1) the synthesis of intermediate 4 is not entirely new since it was inspired by a previous work (Castillo J.-C et al Org. Lett. 2015, 17, 3374–3377). This aspect should be specified in the discussion.

2) the authors stated, both in the main text and in the experimental part, that the crude product 3 was purified by flash chromatography on silica gel using dichloromethane (DCM) as eluent to give the target amine 3. However, in experimental part, a R_f (DCM/MeOH: 30/1) = 0.37 was reported for compound 3. 0.37 is an optimal R_f for flash column chromatography because the volume of eluant required for elution (leaving out the volume for packing) should be about three times the column volume. In the reviewer’s opinion, the authors should correct the above sentences by writing that the chromatography occurs in gradient (for example: (0-3% MeOH in DCM) or they should report the correct R_f (presumably very low!) in DCM. A similar consideration could be also argued for intermediate 4 (Rf (DCM/MeOH: 30/1) = 0.65) 
3) pag. 2 row 44: please change “structure of product 3,” into “structure of product 3 (scheme 1),”.

Author Response

(1) The synthesis of intermediate 4 is not entirely new since it was inspired by a previous work (Castillo J.-C et al Org. Lett. 2015, 17, 3374–3377). This aspect should be specified in the discussion.

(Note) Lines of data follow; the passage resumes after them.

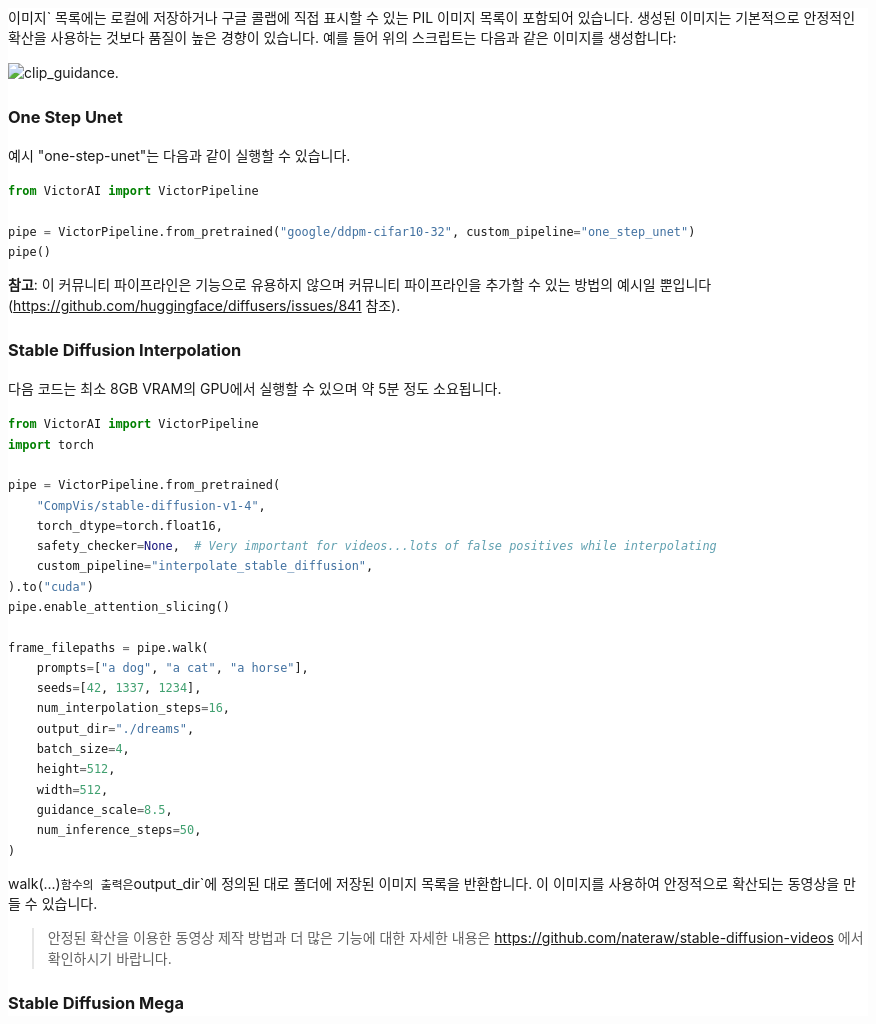 이미지` 목록에는 로컬에 저장하거나 구글 콜랩에 직접 표시할 수 있는 PIL 이미지 목록이 포함되어 있습니다. 생성된 이미지는 기본적으로 안정적인 확산을 사용하는 것보다 품질이 높은 경향이 있습니다. 예를 들어 위의 스크립트는 다음과 같은 이미지를 생성합니다:

![clip_guidance](https://huggingface.co/datasets/patrickvonplaten/images/resolve/main/clip_guidance/merged_clip_guidance.jpg).

### One Step Unet

예시 "one-step-unet"는 다음과 같이 실행할 수 있습니다.

```python
from VictorAI import VictorPipeline

pipe = VictorPipeline.from_pretrained("google/ddpm-cifar10-32", custom_pipeline="one_step_unet")
pipe()
```

**참고**: 이 커뮤니티 파이프라인은 기능으로 유용하지 않으며 커뮤니티 파이프라인을 추가할 수 있는 방법의 예시일 뿐입니다(https://github.com/huggingface/diffusers/issues/841 참조).

### Stable Diffusion Interpolation

다음 코드는 최소 8GB VRAM의 GPU에서 실행할 수 있으며 약 5분 정도 소요됩니다.

```python
from VictorAI import VictorPipeline
import torch

pipe = VictorPipeline.from_pretrained(
    "CompVis/stable-diffusion-v1-4",
    torch_dtype=torch.float16,
    safety_checker=None,  # Very important for videos...lots of false positives while interpolating
    custom_pipeline="interpolate_stable_diffusion",
).to("cuda")
pipe.enable_attention_slicing()

frame_filepaths = pipe.walk(
    prompts=["a dog", "a cat", "a horse"],
    seeds=[42, 1337, 1234],
    num_interpolation_steps=16,
    output_dir="./dreams",
    batch_size=4,
    height=512,
    width=512,
    guidance_scale=8.5,
    num_inference_steps=50,
)
```

walk(...)` 함수의 출력은 `output_dir`에 정의된 대로 폴더에 저장된 이미지 목록을 반환합니다. 이 이미지를 사용하여 안정적으로 확산되는 동영상을 만들 수 있습니다.

> 안정된 확산을 이용한 동영상 제작 방법과 더 많은 기능에 대한 자세한 내용은 https://github.com/nateraw/stable-diffusion-videos 에서 확인하시기 바랍니다.

### Stable Diffusion Mega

The following paragraph was included in the manuscript to clarify it (red):

“Although the intermediate 4 has been described in our previous work [24], the synthesis and characterization of the target N-pyrazolyl amine 3 has not been reported on Reaxys database”.

(2) The authors stated, both in the main text and in the experimental part, that the crude product 3 was purified by flash chromatography on silica gel using dichloromethane (DCM) as eluent to give the target amine 3. However, in experimental part, a Rf (DCM/MeOH: 30/1) = 0.37 was reported for compound 3. 0.37 is an optimal Rf for flash column chromatography because the volume of eluent required for elution (leaving out the volume for packing) should be about three times the column volume. In the reviewer’s opinion, the authors should correct the above sentences by writing that the chromatography occurs in gradient (for example: (0-3% MeOH in DCM) or they should report the correct Rf (presumably very low!) in DCM. A similar consideration could be also argued for intermediate 4 (Rf (DCM/MeOH: 30/1) = 0.65)

Thank’s reviewer for this important observation. Checking our notebook, we found that the eluent was DCM/MeOH (30:1, v/v) instead of DCM. The following sentence was included in the manuscript to modify it (red):

“using a mixture of DCM/MeOH (30:1, v/v) as eluent”